What is being asked:
The following entries are to be repeated exactly, and the pictures are to be left behind.

[Opening Stored data section]

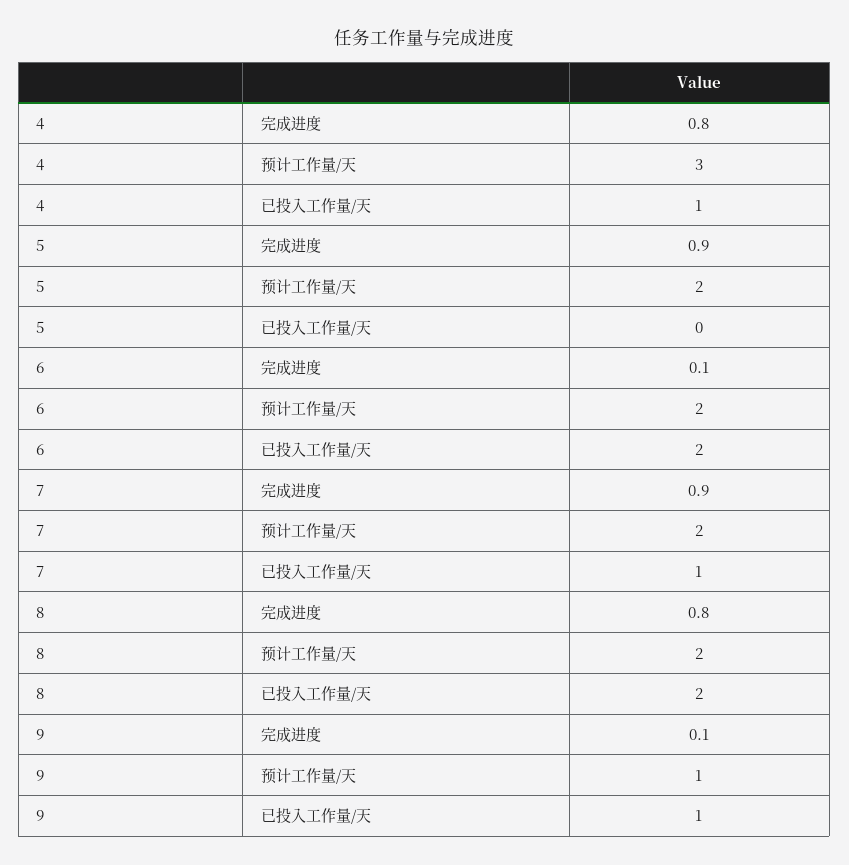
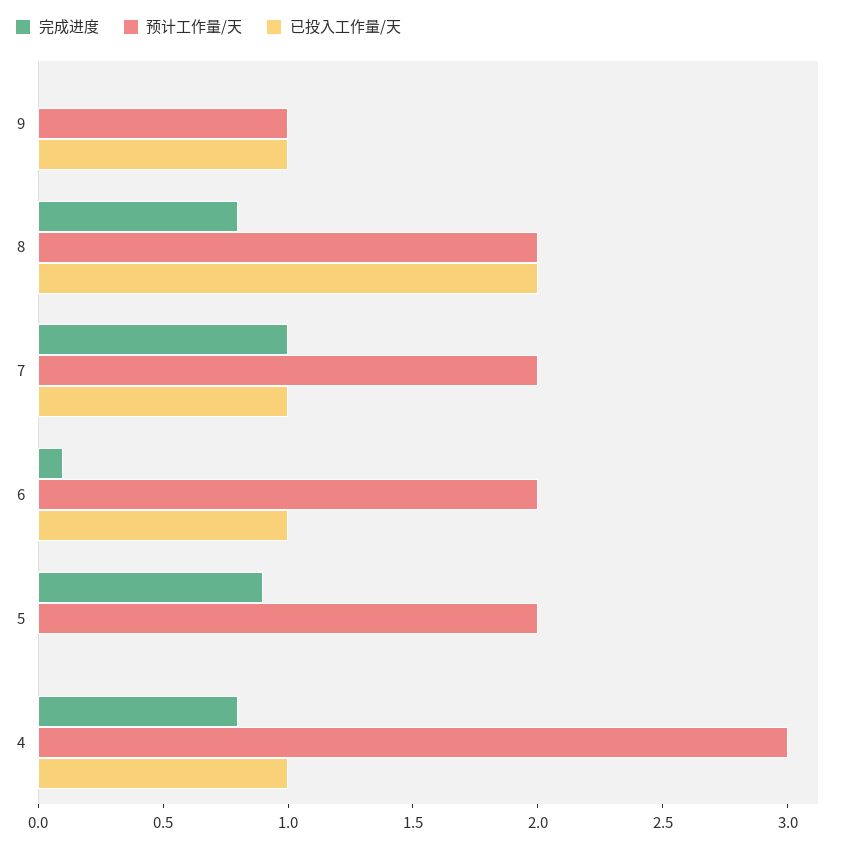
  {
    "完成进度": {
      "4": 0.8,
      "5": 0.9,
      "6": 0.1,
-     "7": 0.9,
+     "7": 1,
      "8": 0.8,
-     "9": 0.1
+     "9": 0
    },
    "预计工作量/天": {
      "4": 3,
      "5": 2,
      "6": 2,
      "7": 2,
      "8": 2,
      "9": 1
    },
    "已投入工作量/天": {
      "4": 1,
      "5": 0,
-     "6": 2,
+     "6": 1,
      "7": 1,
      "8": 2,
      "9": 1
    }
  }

[Closing Stored data section]

Result for this exercise:
  {
    "完成进度": {
      "4": 0.8,
      "5": 0.9,
      "6": 0.1,
-     "7": 0.9,
+     "7": 1,
      "8": 0.8,
-     "9": 0.1
+     "9": 0
    },
    "预计工作量/天": {
      "4": 3,
      "5": 2,
      "6": 2,
      "7": 2,
      "8": 2,
      "9": 1
    },
    "已投入工作量/天": {
      "4": 1,
      "5": 0,
-     "6": 2,
+     "6": 1,
      "7": 1,
      "8": 2,
      "9": 1
    }
  }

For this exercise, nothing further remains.